Lyric discussion by toreholst 

It seems to me that there’s a lot speaking for the interpretation that the man referred to in the first verses are not just any man using women. He is a man preoccupied with something to such an extent that he is desirable to the woman. If he is ‘Joseph looking for a manger’ and she is the manger, then (metaphorically speaking) the man is about to deliver Christ into this world, while her function is just to be the well… manger. The comforting surrounding to his project. He is ‘reaching for the sky just to surrender’ — meaning that he is trying to achieve the sublime as a minimum goal for his life. Someone like that cannot truly be accompanied — you cannot hold their hand — they can only be admired from a distance and waited on by people like her, who secretly like the fact that he is preoccupied with something important. The ‘card that is so high and wild, he’ll never need to deal another’, which he is waiting for is thereby not just another woman — the better woman, who will replace the one he is with now. The card he is waiting for is the fantastic idea. Say, the song to end all songs. The one thing that will define him, so that he’ll never have to try his hand at anything else to have left his mark on the world. It could be a woman he conquers, but not necessarily.

To be led away from this quest for his own ingenuity towards something more cozy infuriates him precisely because he wants to be led away. If he could refuse it at will, he could take it or leave it as and when he wanted it. But if his ‘will is weakened by her love and warmth and shelter’ he is diverted from what he believe to be his true goal. The fact that he has kept the ‘schedule of trains’ — metaphorically speaking a backdoor — also means that he hasn’t been ready trade in his dreams completely for ‘love and warmth and shelter’. He only wanted it for a while. And if all the men she knew were like this, she probably didn’t want him to trade in his dreams completely.

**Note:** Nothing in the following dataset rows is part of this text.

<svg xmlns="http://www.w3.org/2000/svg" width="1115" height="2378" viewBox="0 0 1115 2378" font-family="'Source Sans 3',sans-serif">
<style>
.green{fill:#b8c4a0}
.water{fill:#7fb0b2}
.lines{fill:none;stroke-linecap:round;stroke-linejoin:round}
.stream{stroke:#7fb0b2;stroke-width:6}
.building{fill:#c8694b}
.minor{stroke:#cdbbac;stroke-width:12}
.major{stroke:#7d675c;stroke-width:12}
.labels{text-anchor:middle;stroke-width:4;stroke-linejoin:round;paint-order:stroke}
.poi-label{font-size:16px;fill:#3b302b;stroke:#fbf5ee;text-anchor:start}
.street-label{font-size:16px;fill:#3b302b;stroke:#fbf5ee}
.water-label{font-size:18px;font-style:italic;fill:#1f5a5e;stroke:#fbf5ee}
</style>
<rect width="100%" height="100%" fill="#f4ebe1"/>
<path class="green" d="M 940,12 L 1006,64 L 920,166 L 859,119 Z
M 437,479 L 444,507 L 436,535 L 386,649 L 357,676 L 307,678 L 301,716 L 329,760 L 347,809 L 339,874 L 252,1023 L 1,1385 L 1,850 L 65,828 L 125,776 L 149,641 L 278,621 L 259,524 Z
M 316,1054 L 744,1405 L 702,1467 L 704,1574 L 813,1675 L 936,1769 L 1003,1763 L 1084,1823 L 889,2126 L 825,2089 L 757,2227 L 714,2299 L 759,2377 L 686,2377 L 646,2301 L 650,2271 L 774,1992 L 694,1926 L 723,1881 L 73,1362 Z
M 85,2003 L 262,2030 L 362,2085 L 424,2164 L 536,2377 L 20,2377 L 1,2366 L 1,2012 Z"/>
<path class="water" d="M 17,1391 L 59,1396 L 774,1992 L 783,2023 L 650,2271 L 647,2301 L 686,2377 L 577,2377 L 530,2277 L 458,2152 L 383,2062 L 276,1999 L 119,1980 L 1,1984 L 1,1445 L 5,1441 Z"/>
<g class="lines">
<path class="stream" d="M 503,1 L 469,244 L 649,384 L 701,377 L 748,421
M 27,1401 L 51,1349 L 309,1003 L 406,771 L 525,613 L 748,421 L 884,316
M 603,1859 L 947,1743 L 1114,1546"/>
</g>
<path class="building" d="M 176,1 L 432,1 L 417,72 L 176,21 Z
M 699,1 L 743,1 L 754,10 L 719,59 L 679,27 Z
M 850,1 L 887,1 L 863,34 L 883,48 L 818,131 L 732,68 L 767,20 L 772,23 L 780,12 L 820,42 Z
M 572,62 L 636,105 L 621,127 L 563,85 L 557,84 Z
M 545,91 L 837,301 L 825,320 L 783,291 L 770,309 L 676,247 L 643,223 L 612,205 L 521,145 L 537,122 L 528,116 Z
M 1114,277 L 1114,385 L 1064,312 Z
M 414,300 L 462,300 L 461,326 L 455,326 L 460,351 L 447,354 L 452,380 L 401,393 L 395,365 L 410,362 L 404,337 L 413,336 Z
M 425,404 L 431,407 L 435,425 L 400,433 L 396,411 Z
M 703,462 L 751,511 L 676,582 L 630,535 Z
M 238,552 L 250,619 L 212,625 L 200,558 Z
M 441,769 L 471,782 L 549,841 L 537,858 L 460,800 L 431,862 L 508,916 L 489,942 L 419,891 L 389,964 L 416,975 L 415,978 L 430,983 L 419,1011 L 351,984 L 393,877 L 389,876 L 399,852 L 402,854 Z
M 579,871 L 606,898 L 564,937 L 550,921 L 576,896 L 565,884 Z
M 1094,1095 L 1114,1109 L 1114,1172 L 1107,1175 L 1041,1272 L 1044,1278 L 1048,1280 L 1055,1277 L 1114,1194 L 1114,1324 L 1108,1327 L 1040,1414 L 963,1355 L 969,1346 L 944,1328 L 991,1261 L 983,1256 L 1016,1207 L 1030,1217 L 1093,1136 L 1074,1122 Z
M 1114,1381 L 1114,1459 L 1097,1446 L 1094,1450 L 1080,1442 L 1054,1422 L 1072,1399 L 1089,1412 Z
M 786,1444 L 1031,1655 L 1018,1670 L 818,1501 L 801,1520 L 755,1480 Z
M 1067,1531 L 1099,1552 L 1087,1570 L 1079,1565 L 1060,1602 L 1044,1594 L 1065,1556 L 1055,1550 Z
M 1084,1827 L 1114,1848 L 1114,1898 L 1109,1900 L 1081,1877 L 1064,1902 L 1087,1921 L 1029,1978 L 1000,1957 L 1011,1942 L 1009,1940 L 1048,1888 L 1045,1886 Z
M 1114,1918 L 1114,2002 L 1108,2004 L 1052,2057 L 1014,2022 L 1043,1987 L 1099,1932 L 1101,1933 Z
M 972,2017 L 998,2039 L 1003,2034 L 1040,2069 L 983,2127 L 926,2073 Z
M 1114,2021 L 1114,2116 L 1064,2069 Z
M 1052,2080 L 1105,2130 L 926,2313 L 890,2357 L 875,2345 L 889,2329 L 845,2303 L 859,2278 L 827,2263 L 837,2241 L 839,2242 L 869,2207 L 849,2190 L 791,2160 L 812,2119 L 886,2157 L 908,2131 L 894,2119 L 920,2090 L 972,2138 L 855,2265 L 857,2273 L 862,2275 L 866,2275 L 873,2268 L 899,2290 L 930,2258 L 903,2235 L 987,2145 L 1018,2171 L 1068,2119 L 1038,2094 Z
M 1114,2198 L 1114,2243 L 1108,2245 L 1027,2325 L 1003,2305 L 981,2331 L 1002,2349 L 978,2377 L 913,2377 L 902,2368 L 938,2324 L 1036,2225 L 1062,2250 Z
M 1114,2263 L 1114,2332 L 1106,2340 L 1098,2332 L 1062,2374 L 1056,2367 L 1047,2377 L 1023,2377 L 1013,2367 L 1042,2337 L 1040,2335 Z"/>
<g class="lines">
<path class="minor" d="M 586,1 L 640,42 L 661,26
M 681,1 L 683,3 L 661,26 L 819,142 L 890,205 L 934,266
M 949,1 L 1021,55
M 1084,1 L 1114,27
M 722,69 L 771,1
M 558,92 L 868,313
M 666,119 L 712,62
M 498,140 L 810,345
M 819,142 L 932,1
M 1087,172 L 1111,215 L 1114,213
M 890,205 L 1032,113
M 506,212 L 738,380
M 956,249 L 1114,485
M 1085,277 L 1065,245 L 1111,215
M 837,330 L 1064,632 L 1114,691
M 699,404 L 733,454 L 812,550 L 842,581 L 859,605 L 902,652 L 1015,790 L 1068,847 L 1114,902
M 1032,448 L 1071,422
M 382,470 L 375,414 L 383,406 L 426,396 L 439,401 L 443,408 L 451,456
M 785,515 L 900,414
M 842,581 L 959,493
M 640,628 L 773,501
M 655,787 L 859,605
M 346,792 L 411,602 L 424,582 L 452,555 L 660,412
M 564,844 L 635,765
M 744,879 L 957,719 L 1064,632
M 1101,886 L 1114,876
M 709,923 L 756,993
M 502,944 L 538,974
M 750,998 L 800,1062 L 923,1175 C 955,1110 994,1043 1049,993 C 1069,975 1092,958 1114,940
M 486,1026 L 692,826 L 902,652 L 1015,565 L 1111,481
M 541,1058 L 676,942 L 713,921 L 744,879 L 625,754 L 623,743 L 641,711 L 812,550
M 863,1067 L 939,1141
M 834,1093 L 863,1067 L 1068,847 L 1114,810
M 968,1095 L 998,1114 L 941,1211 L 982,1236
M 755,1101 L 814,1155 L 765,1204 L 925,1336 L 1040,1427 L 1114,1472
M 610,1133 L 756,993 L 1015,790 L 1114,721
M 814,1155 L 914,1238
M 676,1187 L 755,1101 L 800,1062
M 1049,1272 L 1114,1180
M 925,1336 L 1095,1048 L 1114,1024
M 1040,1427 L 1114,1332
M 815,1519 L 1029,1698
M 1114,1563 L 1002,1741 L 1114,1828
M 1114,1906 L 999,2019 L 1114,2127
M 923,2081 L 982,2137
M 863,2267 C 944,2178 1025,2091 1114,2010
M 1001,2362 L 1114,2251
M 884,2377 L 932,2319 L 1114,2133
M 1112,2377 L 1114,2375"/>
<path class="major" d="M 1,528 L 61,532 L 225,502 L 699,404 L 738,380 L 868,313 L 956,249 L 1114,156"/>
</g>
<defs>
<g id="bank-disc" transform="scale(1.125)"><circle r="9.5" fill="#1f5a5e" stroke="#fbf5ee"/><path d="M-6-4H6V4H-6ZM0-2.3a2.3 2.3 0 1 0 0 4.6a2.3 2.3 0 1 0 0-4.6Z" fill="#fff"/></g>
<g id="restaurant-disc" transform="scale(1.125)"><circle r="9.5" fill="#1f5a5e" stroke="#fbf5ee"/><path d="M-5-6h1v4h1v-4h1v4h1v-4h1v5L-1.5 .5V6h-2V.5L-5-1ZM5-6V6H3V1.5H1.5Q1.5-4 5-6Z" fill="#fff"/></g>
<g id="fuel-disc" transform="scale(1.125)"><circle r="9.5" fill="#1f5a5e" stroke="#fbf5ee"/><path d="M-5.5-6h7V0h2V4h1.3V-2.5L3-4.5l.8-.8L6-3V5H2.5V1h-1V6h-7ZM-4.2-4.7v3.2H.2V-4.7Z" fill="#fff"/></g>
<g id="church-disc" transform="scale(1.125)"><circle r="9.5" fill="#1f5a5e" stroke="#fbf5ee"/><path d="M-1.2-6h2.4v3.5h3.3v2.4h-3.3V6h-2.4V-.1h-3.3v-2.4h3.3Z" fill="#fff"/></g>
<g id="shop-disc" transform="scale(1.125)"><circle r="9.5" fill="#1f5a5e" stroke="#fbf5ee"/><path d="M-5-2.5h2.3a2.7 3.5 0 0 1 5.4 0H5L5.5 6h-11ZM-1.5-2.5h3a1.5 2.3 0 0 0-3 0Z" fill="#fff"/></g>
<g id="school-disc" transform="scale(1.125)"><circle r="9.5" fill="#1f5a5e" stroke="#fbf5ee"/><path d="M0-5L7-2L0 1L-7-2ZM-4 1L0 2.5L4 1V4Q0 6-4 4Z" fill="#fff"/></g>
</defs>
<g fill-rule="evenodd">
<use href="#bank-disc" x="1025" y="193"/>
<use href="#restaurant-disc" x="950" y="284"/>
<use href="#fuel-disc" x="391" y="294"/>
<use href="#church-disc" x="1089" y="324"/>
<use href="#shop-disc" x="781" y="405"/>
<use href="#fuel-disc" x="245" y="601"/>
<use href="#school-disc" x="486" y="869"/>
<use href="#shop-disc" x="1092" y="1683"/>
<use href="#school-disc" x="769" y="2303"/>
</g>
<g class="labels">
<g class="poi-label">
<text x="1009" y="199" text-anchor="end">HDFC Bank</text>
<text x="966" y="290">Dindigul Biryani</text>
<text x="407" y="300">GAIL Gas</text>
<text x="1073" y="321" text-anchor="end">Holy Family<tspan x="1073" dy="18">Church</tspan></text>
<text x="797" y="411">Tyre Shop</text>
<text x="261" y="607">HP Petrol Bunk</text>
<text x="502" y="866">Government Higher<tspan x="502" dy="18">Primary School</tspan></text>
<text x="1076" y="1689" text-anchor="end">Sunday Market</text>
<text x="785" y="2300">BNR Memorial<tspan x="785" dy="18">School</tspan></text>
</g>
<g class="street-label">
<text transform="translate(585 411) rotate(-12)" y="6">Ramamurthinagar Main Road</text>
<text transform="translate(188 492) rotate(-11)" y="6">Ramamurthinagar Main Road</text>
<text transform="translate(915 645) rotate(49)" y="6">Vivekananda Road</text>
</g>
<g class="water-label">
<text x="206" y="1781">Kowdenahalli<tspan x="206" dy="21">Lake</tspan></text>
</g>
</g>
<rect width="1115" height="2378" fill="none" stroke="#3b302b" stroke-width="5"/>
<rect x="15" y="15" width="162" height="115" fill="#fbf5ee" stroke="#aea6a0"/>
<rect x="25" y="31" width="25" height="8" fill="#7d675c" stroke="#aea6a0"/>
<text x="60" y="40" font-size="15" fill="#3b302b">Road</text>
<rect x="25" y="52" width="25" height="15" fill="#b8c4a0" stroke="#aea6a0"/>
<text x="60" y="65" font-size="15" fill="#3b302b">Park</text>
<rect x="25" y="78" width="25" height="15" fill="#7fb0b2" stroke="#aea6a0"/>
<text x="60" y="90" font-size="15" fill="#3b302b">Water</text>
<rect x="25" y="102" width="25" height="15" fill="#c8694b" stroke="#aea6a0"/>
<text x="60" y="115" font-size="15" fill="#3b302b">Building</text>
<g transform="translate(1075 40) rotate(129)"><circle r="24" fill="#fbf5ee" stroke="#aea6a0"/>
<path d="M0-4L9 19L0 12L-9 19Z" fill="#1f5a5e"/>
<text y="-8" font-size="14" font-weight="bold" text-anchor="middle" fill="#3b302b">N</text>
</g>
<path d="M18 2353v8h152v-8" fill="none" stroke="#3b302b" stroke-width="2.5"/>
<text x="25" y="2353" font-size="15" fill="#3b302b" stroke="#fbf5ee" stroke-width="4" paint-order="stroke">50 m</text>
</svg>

In the second verse, this is why she hates to see this apparently new man give up — disown his dreams ‘as if they were the burden of some other’. The image of the ‘highway that is curling up like smoke above his shoulder’ is a symbol the vagrant search for the ‘high and wild card’ he has temporarily left behind. Maybe he thinks of the highway as a whiff of smoke easily blown away by a new and better life with her. Maybe it is an image of where his true heart lies. Anyhow, it seems that it is this highway that she enters, when she opens ‘the handle of the road’. They switch roles. She has had enough of being the manger. She wants to be the stranger, now.

This is the reason why the speaker in the poem, using first person for the first time in the text, believes that they might ‘meet between trains’. She has left her shelter and now, instead of him seeking her as a manger (metaphorically speaking a safe haven), she has become like him: an interesting stranger, which other people might be drawn to. But as strangers, they are not reliable. Their relationship will be romantically coincidental: ‘upon the shore, beneath a bridge…’. And she realizes that it probably will not be at all. She says ‘the bridge or someplace later’, perhaps playing along with the fiction that it will ever happen that two people like that (both reaching for the sky just to surrender, watching for the high and wild card, etc.) will ever have their romantic encounter.

As the song ends with the chorus, she alone again. She is sweeping up jokers, etc., because even embarking on her own path and becoming a stranger herself, did not make him stay. It just made their relationship romantically impossible, rather than a cozy manger, which he could use as long as he liked.